Failed to fetch lyrics for 'Hotel California' by The Eagles. Status code: 504
Lyrics for 'Cherry Bomb' by The Runaways saved to 'cherry_bomb.json'
Failed to fetch lyrics for 'Rhiannon' by Fleetwood Mac. Status code: 504
Failed to fetch lyrics for 'Wish You Were Here' by Pink Floyd. Status code: 504


#### Question 4. Write a function that takes the name of a file that contains song lyrics, loads the file, performs sentiment analysis, and returns the polarity score.  Use this function to print the polarity scores (with the name of the song) of the three files you created in question 3.  Does the reported polarity match your understanding of the song's lyrics? Why or why not do you think that might be?  Answer the questions in either a comment in the code cell or a markdown cell under the code cell.

In [24]:
from textblob import TextBlob

def analyze_lyrics_sentiment(filename):
    """
    Reads lyrics from a file and returns the polarity score using TextBlob.

    Args:
        filename (str): Path to the lyrics file

    Returns:
        float: Polarity score ranging from -1 (negative) to 1 (positive)
    """
    try:
        with open(filename, 'r', encoding='utf-8') as f:
            lyrics = f.read()
            blob = TextBlob(lyrics)
            return blob.sentiment.polarity
    except FileNotFoundError:
        print(f"File '{filename}' not found.")
        return None

# Songs and files (replace with your own if different)
songs_files = [
    ("Fleetwood Mac - Rhiannon", "rhiannon.json"),
    ("Pink Floyd - Wish You Were Here", "wish_you_were_here.json"),
    ("The Runaways - Cherry Bomb", "cherry_bomb.json")
]

# Analyze and print results
for song_title, file in songs_files:
    polarity = analyze_lyrics_sentiment(file)
    if polarity is not None:
        print(f"Polarity for '{song_title}': {polarity}")

Polarity for 'Fleetwood Mac - Rhiannon': 0.558974358974359
Polarity for 'Pink Floyd - Wish You Were Here': -0.004166666666666666
Polarity for 'The Runaways - Cherry Bomb': -0.012180687852792627


The reported polarity for the three songs I chose do match my understanding of each song's lyrics. 
* Fleetwood Mac - Rhiannon: The lyrics could be considered dreamy and poetic, which align with a high positive polarity. 
* Pink Floyd - Wish You Were Here: The lyrics are melancholic and reflective, but not angry or sad. This fits the neutral polarity score.
* The Runaways - Cherry Bomb: The edgy, rebellious lyrics result in a slightly negative polarity, which is to be expected.

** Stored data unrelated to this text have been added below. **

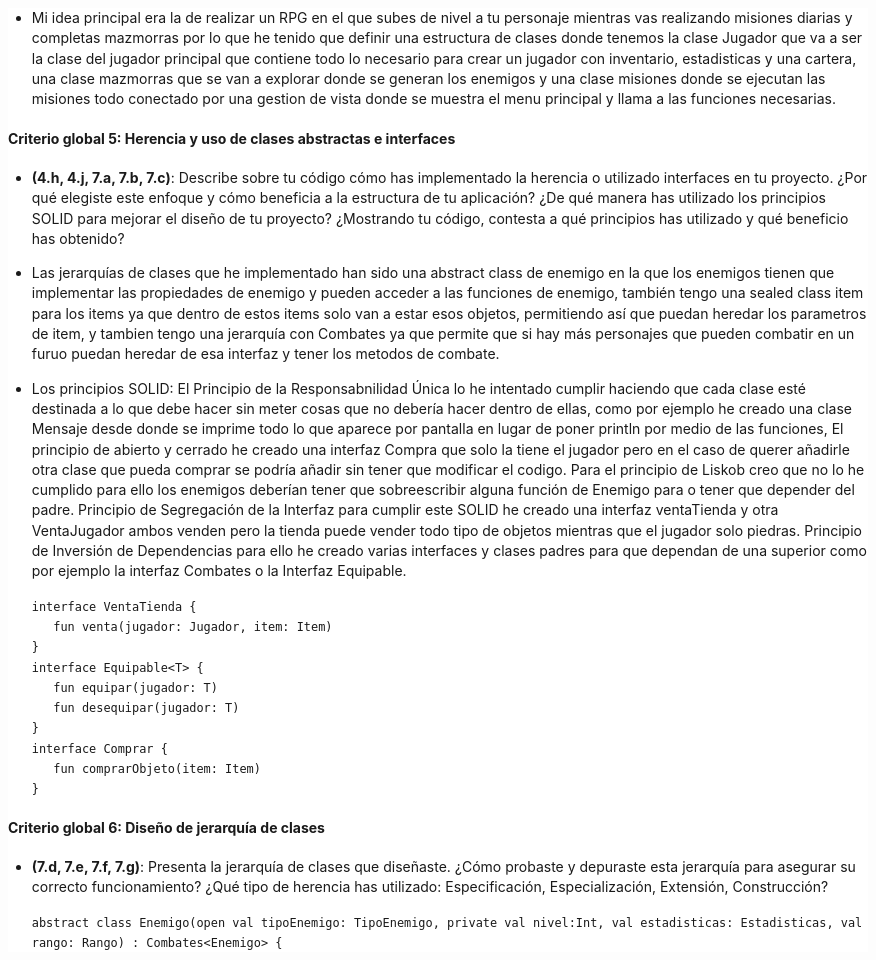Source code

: - Mi idea principal era la de realizar un RPG en el que subes de nivel a tu personaje mientras vas realizando misiones diarias y completas mazmorras por lo que he tenido que definir una estructura de clases donde tenemos la clase Jugador que va a ser la clase del jugador principal que contiene todo lo necesario para crear un jugador con inventario, estadisticas y una cartera, una clase mazmorras que se van a explorar donde se generan los enemigos y una clase misiones donde se ejecutan las misiones todo conectado por una gestion de vista donde se muestra el menu principal y llama a las funciones necesarias.

#### **Criterio global 5: Herencia y uso de clases abstractas e interfaces**
- **(4.h, 4.j, 7.a, 7.b, 7.c)**: Describe sobre tu código cómo has implementado la herencia o utilizado interfaces en tu proyecto. ¿Por qué elegiste este enfoque y cómo beneficia a la estructura de tu aplicación? ¿De qué manera has utilizado los principios SOLID para mejorar el diseño de tu proyecto? ¿Mostrando tu código, contesta a qué principios has utilizado y qué beneficio has obtenido?


- Las jerarquías de clases que he implementado han sido una abstract class de enemigo en la que los enemigos tienen que implementar las propiedades de enemigo y pueden acceder a las funciones de enemigo, también tengo una sealed class item para los items ya que dentro de estos items solo van a estar esos objetos, permitiendo así que puedan heredar los parametros de item, y tambien tengo una jerarquía con Combates ya que permite que si hay más personajes que pueden combatir en un furuo puedan heredar de esa interfaz y tener los metodos de combate.
- Los principios SOLID: El Principio de la Responsabnilidad Única lo he intentado cumplir haciendo que cada clase esté destinada a lo que debe hacer sin meter cosas que no debería hacer dentro de ellas, como por ejemplo he creado una clase Mensaje desde donde se imprime todo lo que aparece por pantalla en lugar de poner println por medio de las funciones, El principio de abierto y cerrado he creado una interfaz Compra que solo la tiene el jugador pero en el caso de querer añadirle otra clase que pueda comprar se podría añadir sin tener que modificar el codigo. Para el principio de Liskob creo que no lo he cumplido para ello los enemigos deberían tener que sobreescribir alguna función de Enemigo para o tener que depender del padre. Principio de Segregación de la Interfaz para cumplir este SOLID he creado una interfaz ventaTienda y otra VentaJugador ambos venden pero la tienda puede vender todo tipo de objetos mientras que el jugador solo piedras. Principio de Inversión de Dependencias para ello he creado varias interfaces y clases padres para que dependan de una superior como por ejemplo la interfaz Combates o la Interfaz Equipable.


      interface VentaTienda {
         fun venta(jugador: Jugador, item: Item)
      }
      interface Equipable<T> {
         fun equipar(jugador: T)
         fun desequipar(jugador: T)
      }
      interface Comprar {
         fun comprarObjeto(item: Item)
      }

#### **Criterio global 6: Diseño de jerarquía de clases**
- **(7.d, 7.e, 7.f, 7.g)**: Presenta la jerarquía de clases que diseñaste. ¿Cómo probaste y depuraste esta jerarquía para asegurar su correcto funcionamiento? ¿Qué tipo de herencia has utilizado: Especificación, Especialización, Extensión, Construcción?

      abstract class Enemigo(open val tipoEnemigo: TipoEnemigo, private val nivel:Int, val estadisticas: Estadisticas, val rango: Rango) : Combates<Enemigo> {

However, while the scores reflect the general tone, sentiment analysis tools have limitations. They don’t fully consider context, musical tone, cultural meaning, or sarcasm. A song may sound sad or aggressive due to its performance rather than word choice, which sentiment tools can't interpret well. So while the polarity values are helpful, they don’t always align perfectly with how a human listener might interpret a song’s emotion.